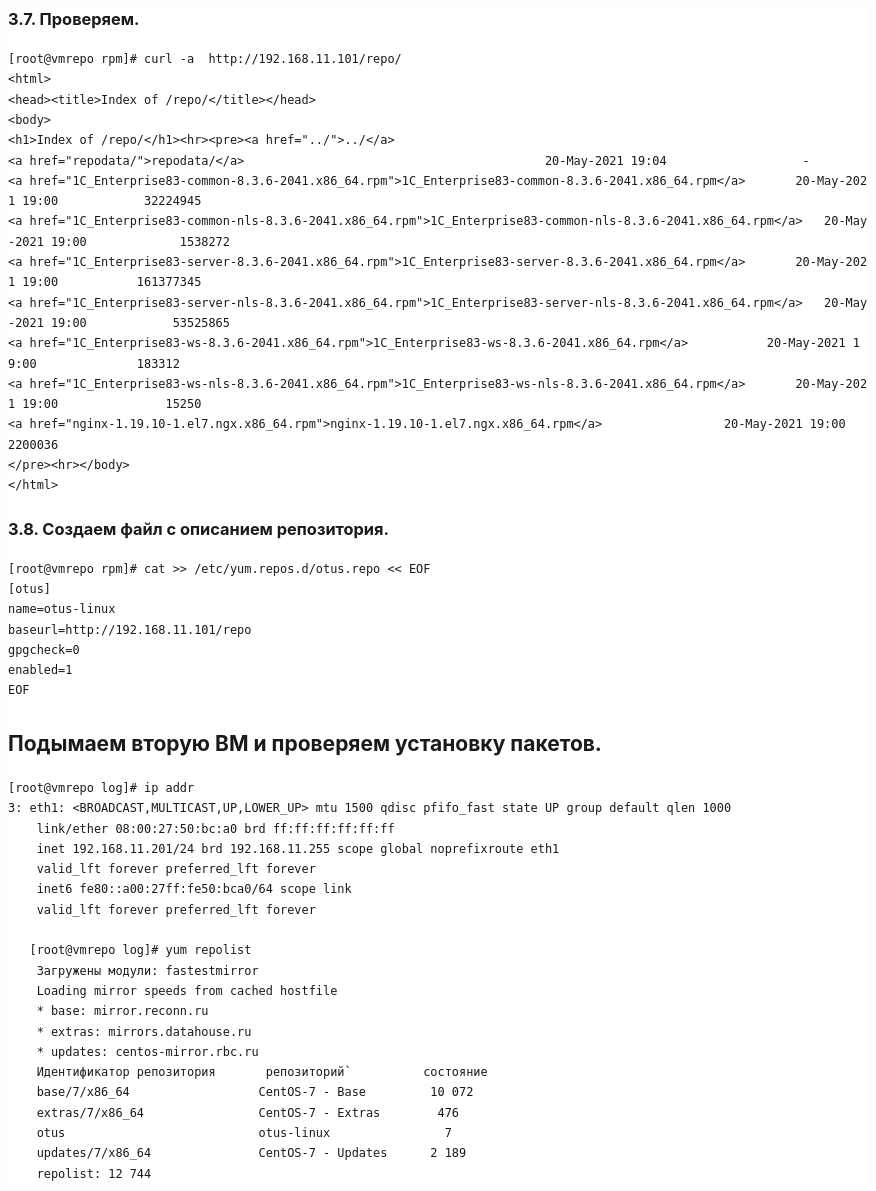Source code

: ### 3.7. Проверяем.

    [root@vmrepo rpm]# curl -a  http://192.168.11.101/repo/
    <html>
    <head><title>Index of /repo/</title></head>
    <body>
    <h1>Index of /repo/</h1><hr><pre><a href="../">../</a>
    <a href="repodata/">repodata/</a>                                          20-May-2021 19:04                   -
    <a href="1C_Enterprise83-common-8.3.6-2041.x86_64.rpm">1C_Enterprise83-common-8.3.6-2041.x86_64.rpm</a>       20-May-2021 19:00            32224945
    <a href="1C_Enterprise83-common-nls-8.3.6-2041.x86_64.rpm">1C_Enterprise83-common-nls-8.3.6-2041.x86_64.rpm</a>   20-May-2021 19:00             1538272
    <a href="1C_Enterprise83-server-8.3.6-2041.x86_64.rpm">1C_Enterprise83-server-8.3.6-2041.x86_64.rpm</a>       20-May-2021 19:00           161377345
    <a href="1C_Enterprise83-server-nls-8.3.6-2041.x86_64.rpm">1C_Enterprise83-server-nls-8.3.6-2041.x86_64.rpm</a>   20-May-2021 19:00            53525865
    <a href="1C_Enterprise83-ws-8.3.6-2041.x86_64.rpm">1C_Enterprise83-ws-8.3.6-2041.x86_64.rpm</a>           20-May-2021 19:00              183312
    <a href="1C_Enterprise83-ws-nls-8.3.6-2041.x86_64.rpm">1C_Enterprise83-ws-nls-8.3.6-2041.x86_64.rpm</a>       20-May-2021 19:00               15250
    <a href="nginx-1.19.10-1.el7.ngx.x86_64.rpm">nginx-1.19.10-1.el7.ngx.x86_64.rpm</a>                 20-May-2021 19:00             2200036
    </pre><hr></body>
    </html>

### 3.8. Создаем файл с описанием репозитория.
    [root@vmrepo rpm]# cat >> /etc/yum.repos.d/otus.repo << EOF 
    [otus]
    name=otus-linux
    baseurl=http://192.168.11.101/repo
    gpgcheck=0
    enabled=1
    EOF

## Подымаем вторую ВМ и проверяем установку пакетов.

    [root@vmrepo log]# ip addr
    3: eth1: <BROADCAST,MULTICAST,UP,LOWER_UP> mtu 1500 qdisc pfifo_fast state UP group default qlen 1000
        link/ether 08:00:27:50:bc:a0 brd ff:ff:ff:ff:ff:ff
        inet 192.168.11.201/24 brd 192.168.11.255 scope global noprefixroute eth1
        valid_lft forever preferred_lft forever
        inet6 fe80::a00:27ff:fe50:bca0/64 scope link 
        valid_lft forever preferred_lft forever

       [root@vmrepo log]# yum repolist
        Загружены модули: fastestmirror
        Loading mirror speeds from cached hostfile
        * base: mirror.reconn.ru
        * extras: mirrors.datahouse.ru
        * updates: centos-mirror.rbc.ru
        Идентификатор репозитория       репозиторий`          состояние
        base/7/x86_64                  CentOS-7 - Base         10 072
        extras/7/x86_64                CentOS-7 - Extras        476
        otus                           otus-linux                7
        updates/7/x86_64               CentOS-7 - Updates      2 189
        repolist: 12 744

**Required work**. Show each line of the material holding "репозитория".

**Result of the task**.
### 3.8. Создаем файл с описанием репозитория.
        Идентификатор репозитория       репозиторий`          состояние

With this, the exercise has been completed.